Segment Start: Data shown

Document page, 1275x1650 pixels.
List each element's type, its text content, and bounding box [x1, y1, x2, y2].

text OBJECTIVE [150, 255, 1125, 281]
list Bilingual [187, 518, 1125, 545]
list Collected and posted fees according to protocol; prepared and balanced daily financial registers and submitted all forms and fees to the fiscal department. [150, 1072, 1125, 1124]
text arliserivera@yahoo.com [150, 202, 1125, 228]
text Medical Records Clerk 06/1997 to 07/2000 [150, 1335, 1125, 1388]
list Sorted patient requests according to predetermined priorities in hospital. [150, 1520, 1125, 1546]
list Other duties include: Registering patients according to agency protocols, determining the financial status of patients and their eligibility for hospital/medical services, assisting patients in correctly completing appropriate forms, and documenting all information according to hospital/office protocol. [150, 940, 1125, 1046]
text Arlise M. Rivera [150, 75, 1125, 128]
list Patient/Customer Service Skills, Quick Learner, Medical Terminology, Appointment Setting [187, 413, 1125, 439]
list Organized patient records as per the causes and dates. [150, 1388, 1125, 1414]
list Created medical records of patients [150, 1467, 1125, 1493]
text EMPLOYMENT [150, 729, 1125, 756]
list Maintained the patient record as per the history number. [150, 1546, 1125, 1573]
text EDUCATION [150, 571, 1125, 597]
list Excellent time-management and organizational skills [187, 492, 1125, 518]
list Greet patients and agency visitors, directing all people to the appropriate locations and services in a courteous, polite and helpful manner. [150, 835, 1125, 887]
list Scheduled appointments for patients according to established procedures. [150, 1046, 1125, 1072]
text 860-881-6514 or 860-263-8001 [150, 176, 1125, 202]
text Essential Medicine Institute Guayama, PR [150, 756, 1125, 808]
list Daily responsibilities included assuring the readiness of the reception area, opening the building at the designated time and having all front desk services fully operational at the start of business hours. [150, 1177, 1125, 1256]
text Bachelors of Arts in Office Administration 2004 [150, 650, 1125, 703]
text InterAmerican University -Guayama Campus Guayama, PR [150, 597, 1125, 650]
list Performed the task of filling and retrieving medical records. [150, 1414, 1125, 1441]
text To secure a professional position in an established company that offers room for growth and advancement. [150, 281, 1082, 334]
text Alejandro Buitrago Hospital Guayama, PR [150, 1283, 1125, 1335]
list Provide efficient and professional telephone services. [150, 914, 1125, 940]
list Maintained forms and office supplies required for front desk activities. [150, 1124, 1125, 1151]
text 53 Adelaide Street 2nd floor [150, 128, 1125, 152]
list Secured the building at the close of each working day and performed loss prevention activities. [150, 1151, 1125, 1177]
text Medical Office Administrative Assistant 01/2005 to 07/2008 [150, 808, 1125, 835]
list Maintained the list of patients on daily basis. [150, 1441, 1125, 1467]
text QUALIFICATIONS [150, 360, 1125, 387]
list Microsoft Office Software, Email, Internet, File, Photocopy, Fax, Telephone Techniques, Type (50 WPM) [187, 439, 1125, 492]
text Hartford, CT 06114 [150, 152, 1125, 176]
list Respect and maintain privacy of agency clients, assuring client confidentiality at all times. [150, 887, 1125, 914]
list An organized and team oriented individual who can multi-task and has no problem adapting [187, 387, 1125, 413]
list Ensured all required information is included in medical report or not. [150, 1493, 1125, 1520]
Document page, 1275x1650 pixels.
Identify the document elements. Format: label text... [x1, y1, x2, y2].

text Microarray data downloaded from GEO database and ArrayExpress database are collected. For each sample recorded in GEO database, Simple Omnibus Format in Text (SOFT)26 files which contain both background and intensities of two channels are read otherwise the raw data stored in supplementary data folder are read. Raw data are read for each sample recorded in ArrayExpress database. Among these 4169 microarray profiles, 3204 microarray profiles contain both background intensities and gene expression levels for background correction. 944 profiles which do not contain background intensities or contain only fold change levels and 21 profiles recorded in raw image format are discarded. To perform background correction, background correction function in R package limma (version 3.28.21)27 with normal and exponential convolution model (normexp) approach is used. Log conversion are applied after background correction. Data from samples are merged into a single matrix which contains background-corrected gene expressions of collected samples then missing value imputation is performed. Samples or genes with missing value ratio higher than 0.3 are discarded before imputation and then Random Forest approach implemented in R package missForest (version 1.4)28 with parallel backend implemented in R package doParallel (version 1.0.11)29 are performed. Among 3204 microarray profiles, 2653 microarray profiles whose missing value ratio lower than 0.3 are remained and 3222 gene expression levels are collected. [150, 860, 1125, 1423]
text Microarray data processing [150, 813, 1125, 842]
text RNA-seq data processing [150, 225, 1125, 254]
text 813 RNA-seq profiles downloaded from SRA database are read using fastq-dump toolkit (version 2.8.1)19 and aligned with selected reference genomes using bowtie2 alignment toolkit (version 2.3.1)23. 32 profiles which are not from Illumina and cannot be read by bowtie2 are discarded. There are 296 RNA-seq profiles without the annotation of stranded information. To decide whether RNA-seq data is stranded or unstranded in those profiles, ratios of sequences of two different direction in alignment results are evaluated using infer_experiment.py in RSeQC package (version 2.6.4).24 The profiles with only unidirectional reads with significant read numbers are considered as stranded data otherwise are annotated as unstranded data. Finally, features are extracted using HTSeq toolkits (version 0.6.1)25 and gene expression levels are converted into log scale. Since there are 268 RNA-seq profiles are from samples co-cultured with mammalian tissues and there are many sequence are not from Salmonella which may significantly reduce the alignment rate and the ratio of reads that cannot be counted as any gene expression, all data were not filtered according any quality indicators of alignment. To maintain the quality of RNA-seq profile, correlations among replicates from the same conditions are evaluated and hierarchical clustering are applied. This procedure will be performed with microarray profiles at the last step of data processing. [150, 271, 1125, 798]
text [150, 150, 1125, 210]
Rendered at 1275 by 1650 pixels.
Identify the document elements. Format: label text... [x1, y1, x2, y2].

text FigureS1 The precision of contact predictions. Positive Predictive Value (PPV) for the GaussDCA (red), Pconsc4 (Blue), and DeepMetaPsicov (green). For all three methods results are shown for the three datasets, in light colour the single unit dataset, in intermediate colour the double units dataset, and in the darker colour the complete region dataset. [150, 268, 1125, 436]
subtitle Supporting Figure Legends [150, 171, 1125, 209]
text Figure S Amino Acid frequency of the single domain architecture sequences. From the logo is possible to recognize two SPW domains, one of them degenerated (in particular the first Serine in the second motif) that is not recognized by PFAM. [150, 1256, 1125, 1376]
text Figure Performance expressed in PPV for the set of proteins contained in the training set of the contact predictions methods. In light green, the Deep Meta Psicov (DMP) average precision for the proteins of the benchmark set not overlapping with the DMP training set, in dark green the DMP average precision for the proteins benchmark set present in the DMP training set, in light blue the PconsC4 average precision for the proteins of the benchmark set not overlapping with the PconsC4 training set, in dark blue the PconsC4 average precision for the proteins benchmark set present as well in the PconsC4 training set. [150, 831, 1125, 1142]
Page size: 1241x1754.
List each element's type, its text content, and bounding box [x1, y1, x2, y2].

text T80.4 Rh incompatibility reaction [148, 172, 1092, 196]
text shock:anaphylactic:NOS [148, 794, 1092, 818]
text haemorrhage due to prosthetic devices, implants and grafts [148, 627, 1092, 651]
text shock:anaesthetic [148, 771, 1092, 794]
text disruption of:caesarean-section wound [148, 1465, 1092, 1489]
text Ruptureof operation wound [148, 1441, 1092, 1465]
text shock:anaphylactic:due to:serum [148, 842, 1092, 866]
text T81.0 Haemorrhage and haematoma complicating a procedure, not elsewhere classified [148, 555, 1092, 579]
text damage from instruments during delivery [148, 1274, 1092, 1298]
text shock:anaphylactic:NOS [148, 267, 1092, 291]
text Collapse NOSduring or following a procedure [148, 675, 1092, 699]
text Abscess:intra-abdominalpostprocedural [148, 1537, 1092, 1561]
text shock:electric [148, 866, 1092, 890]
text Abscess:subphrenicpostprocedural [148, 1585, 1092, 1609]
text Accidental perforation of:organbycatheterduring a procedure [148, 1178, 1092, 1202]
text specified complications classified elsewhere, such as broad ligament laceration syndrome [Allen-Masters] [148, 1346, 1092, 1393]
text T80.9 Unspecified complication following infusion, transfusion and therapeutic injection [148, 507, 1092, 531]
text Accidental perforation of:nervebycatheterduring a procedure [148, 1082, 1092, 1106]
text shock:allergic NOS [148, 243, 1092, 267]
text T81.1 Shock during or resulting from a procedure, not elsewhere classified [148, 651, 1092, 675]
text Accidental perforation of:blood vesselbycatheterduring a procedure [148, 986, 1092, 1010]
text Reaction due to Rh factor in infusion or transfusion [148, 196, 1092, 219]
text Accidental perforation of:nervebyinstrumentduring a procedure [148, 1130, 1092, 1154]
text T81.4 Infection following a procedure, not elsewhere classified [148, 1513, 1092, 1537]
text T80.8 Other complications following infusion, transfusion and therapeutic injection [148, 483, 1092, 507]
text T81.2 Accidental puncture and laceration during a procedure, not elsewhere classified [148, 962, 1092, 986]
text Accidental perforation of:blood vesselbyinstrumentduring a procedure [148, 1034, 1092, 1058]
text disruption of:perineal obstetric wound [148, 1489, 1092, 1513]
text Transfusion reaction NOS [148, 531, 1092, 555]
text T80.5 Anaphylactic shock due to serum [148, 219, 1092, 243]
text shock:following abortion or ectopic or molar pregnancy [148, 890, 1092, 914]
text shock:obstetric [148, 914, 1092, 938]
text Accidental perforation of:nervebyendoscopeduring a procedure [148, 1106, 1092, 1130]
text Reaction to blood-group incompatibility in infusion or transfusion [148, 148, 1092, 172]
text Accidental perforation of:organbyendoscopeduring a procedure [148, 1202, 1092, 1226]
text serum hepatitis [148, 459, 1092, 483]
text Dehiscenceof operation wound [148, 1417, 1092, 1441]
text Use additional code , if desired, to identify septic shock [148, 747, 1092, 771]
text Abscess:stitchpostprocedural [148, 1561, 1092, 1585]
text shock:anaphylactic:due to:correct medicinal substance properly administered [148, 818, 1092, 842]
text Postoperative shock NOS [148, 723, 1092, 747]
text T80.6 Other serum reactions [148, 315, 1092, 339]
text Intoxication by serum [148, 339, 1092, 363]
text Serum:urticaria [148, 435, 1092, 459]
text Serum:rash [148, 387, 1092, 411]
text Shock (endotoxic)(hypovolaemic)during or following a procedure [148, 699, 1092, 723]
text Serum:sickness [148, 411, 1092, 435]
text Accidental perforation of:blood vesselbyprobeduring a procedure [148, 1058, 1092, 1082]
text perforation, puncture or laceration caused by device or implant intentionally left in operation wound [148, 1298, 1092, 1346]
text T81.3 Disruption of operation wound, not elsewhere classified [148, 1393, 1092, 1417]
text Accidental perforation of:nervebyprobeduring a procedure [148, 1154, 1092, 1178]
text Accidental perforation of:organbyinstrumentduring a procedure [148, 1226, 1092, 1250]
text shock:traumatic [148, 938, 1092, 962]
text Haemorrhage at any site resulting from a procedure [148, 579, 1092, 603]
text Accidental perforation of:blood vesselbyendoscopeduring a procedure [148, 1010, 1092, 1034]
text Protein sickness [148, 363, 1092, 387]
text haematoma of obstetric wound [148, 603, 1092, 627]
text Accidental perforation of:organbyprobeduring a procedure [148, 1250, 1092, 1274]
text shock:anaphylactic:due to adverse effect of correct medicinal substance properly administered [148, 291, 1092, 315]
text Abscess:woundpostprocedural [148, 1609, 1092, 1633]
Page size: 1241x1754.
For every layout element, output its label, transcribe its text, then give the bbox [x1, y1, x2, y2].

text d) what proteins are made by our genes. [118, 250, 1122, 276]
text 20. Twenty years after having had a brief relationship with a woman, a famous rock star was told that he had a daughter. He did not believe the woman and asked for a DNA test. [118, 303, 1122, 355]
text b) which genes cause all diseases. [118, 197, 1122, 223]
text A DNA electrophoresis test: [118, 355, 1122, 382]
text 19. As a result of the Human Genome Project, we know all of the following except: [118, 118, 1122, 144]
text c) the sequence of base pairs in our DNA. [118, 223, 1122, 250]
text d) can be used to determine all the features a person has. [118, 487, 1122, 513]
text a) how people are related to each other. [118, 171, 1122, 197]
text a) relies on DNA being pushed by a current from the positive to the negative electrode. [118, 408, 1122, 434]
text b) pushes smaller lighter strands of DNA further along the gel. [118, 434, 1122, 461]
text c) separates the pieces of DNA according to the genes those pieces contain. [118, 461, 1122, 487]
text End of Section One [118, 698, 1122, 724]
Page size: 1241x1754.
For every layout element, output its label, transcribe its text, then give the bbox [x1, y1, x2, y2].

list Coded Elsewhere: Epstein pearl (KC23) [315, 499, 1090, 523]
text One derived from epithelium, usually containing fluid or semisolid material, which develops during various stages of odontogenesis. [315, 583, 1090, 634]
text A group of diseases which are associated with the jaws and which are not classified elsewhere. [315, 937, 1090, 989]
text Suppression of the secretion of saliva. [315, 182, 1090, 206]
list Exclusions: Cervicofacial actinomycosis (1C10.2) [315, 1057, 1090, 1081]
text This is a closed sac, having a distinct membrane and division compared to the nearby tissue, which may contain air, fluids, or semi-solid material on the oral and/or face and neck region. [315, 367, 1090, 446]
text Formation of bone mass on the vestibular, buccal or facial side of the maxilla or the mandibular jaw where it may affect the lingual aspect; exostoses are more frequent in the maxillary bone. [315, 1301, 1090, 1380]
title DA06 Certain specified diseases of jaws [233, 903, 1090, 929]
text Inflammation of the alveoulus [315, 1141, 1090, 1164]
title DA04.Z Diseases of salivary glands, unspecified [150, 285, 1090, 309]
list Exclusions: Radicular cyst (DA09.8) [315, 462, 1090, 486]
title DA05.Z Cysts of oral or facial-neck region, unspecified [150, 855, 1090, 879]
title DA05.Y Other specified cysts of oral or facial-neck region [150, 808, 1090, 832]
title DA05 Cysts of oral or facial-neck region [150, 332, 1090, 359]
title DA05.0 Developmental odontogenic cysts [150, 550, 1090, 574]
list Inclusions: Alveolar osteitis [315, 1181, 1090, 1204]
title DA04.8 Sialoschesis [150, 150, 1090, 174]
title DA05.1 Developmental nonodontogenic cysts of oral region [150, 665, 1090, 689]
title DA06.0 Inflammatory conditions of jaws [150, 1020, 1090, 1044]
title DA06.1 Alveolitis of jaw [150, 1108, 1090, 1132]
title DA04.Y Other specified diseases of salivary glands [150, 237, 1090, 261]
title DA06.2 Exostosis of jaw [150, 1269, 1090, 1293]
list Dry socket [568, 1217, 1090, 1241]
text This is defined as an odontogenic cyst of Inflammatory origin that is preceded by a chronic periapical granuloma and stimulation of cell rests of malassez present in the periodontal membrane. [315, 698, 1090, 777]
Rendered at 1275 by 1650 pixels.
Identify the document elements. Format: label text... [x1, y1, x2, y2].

Segment End: Data shown

Go through the listing above, and whenever a line holds the word "Inflammatory", copy it.

title DA06.0 Inflammatory conditions of jaws [150, 1020, 1090, 1044]
text This is defined as an odontogenic cyst of Inflammatory origin that is preceded by a chronic periapical granuloma and stimulation of cell rests of malassez present in the periodontal membrane. [315, 698, 1090, 777]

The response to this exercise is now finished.